Task directions :: Return, without any change, the lines of the data between the line holding "community engagement hubs, one" and the line holding "district now engage", inclusive.

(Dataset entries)

☆ ☆ ☆

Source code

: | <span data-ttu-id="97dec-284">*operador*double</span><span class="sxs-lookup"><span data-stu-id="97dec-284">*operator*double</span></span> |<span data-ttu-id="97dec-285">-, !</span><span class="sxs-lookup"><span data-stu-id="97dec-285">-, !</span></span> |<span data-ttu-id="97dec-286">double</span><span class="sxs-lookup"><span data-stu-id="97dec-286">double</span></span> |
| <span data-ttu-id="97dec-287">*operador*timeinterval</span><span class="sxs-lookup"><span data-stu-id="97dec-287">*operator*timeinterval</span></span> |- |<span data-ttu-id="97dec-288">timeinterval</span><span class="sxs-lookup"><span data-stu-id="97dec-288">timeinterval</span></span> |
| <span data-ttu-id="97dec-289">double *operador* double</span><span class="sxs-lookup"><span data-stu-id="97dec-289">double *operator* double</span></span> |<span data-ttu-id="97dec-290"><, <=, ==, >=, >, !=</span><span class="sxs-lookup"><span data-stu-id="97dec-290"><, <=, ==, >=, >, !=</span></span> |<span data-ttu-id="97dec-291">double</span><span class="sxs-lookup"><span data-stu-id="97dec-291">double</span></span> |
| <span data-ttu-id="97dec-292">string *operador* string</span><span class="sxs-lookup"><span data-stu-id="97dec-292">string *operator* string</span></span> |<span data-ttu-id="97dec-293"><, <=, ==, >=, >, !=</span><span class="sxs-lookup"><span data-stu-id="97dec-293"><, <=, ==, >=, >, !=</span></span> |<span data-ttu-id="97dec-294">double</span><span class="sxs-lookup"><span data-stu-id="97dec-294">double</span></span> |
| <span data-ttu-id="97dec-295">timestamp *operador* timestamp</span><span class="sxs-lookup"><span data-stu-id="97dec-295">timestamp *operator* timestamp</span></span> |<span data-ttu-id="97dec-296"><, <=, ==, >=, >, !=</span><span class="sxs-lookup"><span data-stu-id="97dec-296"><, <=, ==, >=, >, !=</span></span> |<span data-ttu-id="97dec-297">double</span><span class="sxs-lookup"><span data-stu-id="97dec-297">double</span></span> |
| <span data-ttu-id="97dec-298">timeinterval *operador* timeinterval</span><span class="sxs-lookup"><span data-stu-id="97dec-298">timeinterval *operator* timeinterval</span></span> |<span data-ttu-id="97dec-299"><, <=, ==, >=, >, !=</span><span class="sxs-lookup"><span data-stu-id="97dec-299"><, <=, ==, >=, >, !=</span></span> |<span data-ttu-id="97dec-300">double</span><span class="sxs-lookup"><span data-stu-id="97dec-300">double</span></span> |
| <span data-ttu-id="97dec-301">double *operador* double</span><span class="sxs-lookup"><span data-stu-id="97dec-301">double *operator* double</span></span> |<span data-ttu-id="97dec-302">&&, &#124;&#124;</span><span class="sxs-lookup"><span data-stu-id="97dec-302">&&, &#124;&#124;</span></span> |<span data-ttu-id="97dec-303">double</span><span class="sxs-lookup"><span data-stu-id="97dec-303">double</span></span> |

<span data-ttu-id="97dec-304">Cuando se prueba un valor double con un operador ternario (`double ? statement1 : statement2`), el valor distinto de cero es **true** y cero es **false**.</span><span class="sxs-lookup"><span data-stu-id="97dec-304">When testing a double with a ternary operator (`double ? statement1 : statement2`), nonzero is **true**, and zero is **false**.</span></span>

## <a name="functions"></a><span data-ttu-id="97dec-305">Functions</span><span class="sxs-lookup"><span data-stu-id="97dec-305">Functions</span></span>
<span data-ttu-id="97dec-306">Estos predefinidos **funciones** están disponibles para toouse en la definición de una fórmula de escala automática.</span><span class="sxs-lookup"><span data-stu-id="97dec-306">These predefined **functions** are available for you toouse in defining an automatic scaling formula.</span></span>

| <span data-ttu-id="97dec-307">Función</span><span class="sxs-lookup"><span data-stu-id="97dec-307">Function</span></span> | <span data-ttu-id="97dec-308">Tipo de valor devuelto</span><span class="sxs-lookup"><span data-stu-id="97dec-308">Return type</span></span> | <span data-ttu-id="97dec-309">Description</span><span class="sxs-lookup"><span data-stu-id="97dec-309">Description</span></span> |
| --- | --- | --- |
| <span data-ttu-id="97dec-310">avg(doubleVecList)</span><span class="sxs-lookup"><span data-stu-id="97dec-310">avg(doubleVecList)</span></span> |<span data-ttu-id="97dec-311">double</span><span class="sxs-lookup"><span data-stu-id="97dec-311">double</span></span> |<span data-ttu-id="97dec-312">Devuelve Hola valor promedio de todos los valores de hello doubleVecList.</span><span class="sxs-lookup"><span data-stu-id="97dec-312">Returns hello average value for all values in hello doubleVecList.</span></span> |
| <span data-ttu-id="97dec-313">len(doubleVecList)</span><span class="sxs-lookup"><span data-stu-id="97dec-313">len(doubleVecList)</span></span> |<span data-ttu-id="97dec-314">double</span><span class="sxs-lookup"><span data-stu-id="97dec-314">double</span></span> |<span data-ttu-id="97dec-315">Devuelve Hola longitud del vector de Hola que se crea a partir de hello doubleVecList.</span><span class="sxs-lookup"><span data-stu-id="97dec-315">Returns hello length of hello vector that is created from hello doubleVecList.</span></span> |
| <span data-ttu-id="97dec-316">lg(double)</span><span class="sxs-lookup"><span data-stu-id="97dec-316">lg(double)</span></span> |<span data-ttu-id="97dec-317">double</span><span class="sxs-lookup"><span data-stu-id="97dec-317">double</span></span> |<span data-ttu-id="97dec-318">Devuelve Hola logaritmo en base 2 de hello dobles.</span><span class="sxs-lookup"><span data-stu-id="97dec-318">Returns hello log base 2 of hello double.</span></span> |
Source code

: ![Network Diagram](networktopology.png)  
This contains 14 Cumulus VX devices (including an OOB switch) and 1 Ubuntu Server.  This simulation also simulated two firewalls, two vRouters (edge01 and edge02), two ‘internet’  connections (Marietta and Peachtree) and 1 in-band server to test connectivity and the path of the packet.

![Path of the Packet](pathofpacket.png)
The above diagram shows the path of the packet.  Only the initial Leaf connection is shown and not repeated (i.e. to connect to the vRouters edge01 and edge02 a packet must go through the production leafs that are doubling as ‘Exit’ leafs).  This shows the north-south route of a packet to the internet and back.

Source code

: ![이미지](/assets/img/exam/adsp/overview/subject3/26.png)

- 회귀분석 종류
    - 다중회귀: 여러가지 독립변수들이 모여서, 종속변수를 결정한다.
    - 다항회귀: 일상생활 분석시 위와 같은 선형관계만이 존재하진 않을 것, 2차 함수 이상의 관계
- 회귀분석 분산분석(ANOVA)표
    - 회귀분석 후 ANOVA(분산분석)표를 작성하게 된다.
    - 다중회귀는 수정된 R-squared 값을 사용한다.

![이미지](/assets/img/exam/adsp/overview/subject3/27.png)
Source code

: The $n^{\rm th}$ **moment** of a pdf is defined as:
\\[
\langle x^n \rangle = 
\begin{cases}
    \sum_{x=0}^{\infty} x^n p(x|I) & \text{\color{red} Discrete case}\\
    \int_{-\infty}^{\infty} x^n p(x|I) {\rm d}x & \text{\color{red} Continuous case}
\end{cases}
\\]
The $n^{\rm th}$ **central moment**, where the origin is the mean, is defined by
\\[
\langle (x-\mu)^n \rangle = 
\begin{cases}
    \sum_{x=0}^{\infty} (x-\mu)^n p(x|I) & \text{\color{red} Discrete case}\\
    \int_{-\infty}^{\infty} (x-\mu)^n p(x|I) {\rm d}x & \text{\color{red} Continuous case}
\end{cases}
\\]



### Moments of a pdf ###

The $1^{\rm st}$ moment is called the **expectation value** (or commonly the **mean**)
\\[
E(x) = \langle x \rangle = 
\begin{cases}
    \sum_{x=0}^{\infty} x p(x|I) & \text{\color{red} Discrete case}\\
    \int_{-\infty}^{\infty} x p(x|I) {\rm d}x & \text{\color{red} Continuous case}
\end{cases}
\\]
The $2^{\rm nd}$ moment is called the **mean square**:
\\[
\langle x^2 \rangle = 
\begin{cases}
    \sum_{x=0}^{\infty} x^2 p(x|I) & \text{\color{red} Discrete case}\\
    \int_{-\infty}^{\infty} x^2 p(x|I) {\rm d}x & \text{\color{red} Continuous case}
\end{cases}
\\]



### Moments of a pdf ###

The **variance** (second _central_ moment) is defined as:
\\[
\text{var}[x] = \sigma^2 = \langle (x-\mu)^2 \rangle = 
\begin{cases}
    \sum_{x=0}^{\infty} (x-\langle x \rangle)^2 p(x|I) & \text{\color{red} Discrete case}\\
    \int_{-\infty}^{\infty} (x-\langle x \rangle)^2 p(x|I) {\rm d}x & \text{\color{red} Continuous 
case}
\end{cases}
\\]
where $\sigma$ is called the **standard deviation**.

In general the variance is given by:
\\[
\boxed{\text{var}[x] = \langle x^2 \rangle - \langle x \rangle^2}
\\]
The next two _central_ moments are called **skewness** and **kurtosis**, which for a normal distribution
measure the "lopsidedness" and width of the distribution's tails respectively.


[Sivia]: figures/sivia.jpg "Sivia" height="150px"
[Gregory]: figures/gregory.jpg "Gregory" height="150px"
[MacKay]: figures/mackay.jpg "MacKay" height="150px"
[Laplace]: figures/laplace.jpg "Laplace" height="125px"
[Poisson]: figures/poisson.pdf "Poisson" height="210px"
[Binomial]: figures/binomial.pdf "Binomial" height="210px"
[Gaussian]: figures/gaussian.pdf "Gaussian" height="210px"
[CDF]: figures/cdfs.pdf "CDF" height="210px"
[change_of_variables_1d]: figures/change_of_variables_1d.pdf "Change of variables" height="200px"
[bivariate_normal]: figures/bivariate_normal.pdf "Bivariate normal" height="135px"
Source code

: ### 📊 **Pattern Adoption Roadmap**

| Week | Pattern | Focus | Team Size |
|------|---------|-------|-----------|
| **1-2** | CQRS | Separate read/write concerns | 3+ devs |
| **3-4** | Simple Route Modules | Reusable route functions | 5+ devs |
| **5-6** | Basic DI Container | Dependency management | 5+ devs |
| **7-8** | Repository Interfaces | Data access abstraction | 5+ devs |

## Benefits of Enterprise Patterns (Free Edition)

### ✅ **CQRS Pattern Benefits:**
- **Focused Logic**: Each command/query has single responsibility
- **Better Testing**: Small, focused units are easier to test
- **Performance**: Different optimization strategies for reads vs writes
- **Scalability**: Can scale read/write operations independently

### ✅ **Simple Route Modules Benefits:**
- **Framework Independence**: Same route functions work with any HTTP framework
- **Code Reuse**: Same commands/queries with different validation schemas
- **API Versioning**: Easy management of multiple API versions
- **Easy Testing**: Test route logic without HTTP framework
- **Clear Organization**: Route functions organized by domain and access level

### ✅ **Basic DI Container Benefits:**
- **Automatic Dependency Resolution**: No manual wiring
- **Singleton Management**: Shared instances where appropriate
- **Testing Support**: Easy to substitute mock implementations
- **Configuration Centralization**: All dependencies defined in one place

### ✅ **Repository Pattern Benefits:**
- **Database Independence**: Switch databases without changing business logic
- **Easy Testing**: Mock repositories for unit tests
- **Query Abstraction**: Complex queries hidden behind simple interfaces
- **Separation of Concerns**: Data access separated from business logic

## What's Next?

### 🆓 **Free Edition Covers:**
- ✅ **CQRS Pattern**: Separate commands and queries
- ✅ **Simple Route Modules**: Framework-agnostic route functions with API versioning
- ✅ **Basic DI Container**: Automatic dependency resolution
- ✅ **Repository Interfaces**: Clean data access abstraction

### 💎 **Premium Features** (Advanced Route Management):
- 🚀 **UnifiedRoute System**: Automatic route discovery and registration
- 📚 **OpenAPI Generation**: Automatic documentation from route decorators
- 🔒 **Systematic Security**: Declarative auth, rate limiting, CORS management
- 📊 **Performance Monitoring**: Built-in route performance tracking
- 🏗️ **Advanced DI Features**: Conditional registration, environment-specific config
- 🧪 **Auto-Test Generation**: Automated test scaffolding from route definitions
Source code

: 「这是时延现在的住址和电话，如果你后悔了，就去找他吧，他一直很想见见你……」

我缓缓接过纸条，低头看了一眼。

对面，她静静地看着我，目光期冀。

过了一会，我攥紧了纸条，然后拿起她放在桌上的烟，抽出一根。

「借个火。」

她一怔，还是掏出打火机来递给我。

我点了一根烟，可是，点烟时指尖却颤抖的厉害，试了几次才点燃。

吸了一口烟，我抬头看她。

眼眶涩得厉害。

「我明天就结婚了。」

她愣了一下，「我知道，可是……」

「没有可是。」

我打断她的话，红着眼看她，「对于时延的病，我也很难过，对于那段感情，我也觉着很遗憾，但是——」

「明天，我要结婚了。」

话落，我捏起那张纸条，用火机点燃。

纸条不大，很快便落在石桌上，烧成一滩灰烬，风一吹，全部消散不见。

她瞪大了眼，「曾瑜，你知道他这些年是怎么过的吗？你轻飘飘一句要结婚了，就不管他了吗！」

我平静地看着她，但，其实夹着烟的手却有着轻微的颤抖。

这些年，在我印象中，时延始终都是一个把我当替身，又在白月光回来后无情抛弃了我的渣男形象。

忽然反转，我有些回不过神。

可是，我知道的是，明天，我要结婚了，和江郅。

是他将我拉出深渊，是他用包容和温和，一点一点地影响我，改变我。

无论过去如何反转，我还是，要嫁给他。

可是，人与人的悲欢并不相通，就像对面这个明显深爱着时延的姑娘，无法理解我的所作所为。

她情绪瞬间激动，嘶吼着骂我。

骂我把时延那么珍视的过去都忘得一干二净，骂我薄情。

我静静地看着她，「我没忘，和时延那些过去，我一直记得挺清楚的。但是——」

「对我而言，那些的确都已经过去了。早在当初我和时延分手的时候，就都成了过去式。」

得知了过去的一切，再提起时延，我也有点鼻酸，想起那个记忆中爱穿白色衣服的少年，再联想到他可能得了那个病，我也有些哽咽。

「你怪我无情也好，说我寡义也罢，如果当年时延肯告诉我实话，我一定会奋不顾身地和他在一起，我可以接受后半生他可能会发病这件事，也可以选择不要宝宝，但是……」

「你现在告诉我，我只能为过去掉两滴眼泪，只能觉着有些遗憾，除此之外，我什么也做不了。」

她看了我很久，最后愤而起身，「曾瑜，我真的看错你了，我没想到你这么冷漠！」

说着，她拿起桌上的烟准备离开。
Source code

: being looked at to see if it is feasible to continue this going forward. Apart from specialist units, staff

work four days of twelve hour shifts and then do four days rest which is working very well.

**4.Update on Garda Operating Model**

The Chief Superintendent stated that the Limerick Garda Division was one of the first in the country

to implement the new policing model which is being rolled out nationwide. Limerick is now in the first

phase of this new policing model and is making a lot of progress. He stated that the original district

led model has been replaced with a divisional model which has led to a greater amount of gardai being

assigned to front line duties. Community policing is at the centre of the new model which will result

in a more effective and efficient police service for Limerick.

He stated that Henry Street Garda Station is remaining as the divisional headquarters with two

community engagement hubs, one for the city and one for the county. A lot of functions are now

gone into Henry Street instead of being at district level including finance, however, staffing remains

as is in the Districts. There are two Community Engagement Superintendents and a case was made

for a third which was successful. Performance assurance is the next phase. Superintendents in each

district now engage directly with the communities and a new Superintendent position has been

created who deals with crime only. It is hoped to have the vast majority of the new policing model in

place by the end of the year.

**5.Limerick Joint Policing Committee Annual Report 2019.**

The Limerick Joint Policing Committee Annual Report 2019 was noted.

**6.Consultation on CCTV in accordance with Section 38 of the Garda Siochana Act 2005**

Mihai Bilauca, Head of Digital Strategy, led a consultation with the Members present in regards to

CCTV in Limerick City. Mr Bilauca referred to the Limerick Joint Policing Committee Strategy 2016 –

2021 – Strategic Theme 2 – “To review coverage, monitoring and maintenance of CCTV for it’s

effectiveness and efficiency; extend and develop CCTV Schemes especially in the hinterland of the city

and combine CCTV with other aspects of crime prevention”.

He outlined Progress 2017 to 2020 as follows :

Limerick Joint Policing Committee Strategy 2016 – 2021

☆ ☆ ☆

Written answer ::
community engagement hubs, one for the city and one for the county. A lot of functions are now

gone into Henry Street instead of being at district level including finance, however, staffing remains

as is in the Districts. There are two Community Engagement Superintendents and a case was made

for a third which was successful. Performance assurance is the next phase. Superintendents in each

district now engage directly with the communities and a new Superintendent position has been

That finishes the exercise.